(Transcribed page contents)
• • • • •

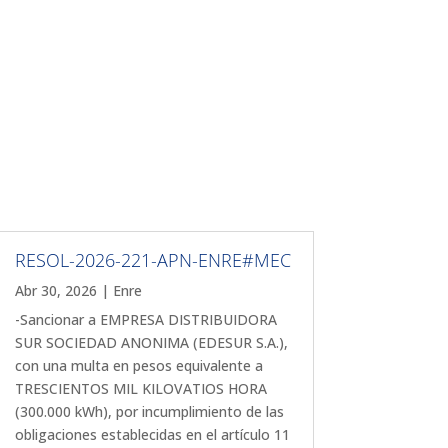
RESOL-2026-221-APN-ENRE#MEC
Abr 30, 2026
|
Enre
-Sancionar a EMPRESA DISTRIBUIDORA
SUR SOCIEDAD ANONIMA (EDESUR S.A.),
con una multa en pesos equivalente a
TRESCIENTOS MIL KILOVATIOS HORA
(300.000 kWh), por incumplimiento de las
obligaciones establecidas en el artículo 11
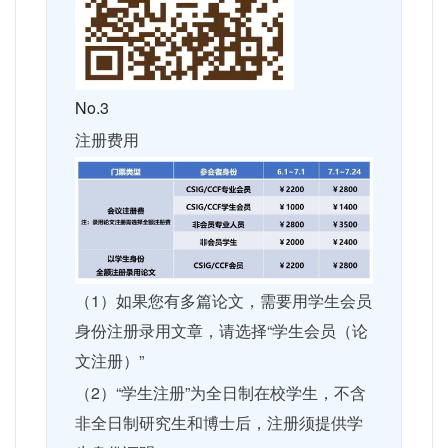
No.3
注册费用
（
1
）如果您有多篇论文，需要用学生会员
身份注册录用文章，请选择“学生会员（论
文注册）”
（
2
）“学生注册”为全日制在校学生，不含
非全日制研究生和博士后，注册须提供学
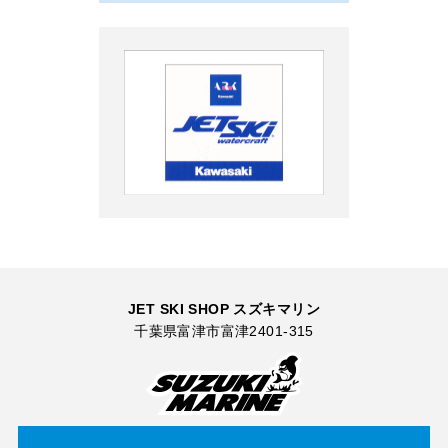
JET SKI SHOP スズキマリン
千葉県富津市富津2401-315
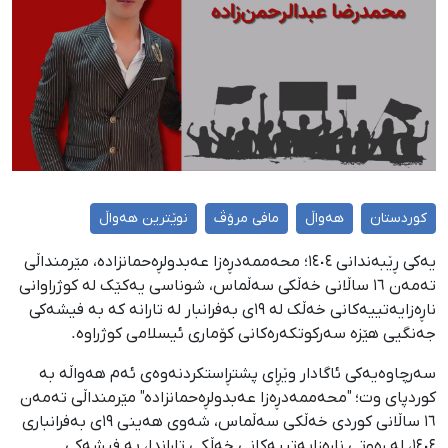
کوردستان
هەواڵ
مافی مرۆڤ
نوێترین هەواڵ
یەکی ڕێبەندانی ١٤٠٤؛ محەممەدڕەزا عەبدولڕەحمانزادە، مێرمنداڵی
تەمەن ١٦ ساڵانی خەڵکی سەڵماس، شوناسی یەکێک لە کوژراوانی
ناڕەزایەتییەکانی خەڵک لە ١٩ی بەفرانبار لە تارانە کە بە فیشەکی
جەنگیی هێزە سەرکوتکەرەکانی کۆماری ئیسلامی کوژراوە.
سەرچاوەیەکی ئاگادار وێڕای پشتڕاستکردنەوەی ئەم هەواڵە بە
کوردپای وت؛ "محەممەدڕەزا عەبدولڕەحمانزادە" مێرمنداڵی تەمەن
١٦ ساڵانی کوردی خەڵكی سەڵماس، شەوی هەینی ١٩ی بەفرانباری
١٤٠٤، لە ڕەوتی ناڕەزایەتییەکانی خەڵكی تاراندا، بە فیشەکی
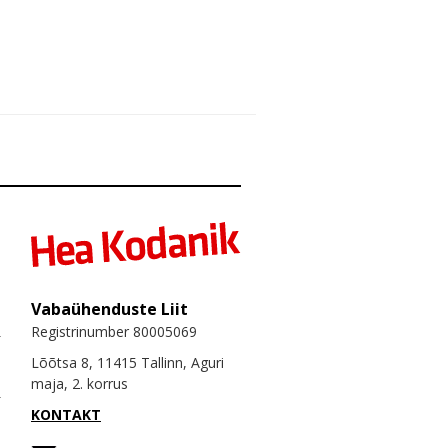
Vabaühenduste Liit
Registrinumber 80005069
Lõõtsa 8, 11415 Tallinn, Aguri
maja, 2. korrus
KONTAKT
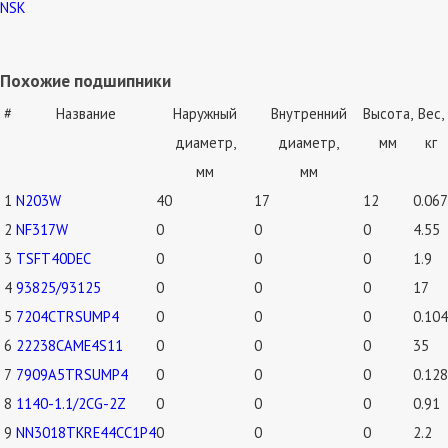
NSK
Похожие подшипники
#
Название
Наружный
Внутренний
Высота,
Вес,
диаметр,
диаметр,
мм
кг
мм
мм
1
N203W
40
17
12
0.067
2
NF317W
0
0
0
4.55
3
TSFT40DEC
0
0
0
1.9
4
93825/93125
0
0
0
17
5
7204CTRSUMP4
0
0
0
0.104
6
22238CAME4S11
0
0
0
35
7
7909A5TRSUMP4
0
0
0
0.128
8
1140-1.1/2CG-2Z
0
0
0
0.91
9
NN3018TKRE44CC1P4
0
0
0
2.2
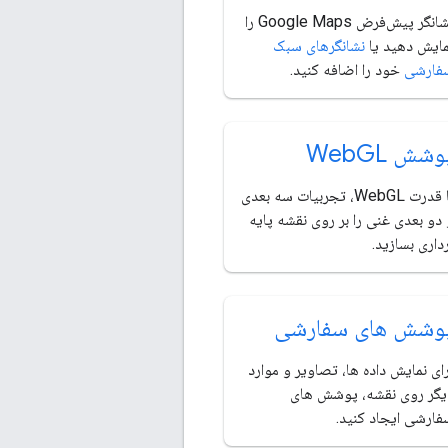
نشانگر پیش‌فرض Google Maps را
مایش دهید یا
نشانگرهای سبک
فارشی
خود را اضافه کنید.
وشش Web
GL
با قدرت WebGL، تجربیات سه بعدی
دو بعدی غنی را بر روی نقشه پایه
داری بسازید.
وشش های سفارشی
ای نمایش داده ها، تصاویر و موارد
یگر روی نقشه، پوشش های
فارشی ایجاد کنید.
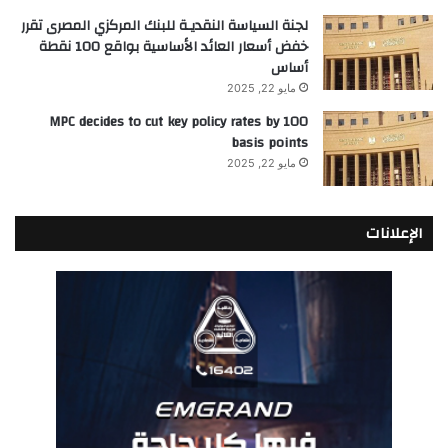
لجنة السياسة النقديـة للبنك المركزي المصرى تقرر
خفض أسعار العائد الأساسية بواقع 100 نقطة
أساس
مايو 22, 2025
MPC decides to cut key policy rates by 100
basis points
مايو 22, 2025
الإعلانات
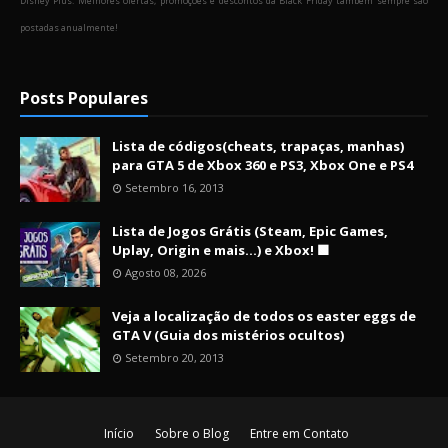
Disney Plus. Melhores ofertas, promoções e descontos da Black Friday também sempre são
postadas anualmente!
Posts Populares
Lista de códigos(cheats, trapaças, manhas)
para GTA 5 de Xbox 360 e PS3, Xbox One e PS4
Setembro 16, 2013
Lista de Jogos Grátis (Steam, Epic Games,
Uplay, Origin e mais...) e Xbox! 🟩
Agosto 08, 2026
Veja a localização de todos os easter eggs de
GTA V (Guia dos mistérios ocultos)
Setembro 20, 2013
Início
Sobre o Blog
Entre em Contato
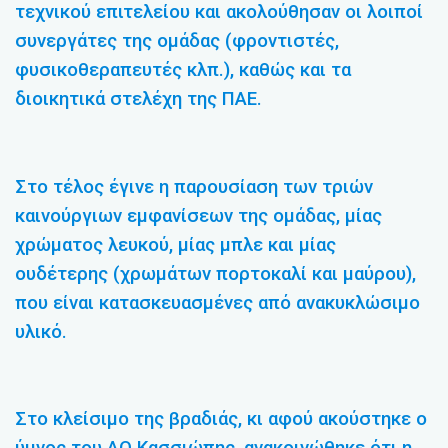
τεχνικού επιτελείου και ακολούθησαν οι λοιποί
συνεργάτες της ομάδας (φροντιστές,
φυσικοθεραπευτές κλπ.), καθώς και τα
διοικητικά στελέχη της ΠΑΕ.
Στο τέλος έγινε η παρουσίαση των τριών
καινούργιων εμφανίσεων της ομάδας, μίας
χρώματος λευκού, μίας μπλε και μίας
ουδέτερης (χρωμάτων πορτοκαλί και μαύρου),
που είναι κατασκευασμένες από ανακυκλώσιμο
υλικό.
Στο κλείσιμο της βραδιάς, κι αφού ακούστηκε ο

• • • • •

ACTIVITY
Show, from the entries above, every line that includes the string "مێرمنداڵی".

RESPONSE BELOW
یەکی ڕێبەندانی ١٤٠٤؛ محەممەدڕەزا عەبدولڕەحمانزادە، مێرمنداڵی
کوردپای وت؛ "محەممەدڕەزا عەبدولڕەحمانزادە" مێرمنداڵی تەمەن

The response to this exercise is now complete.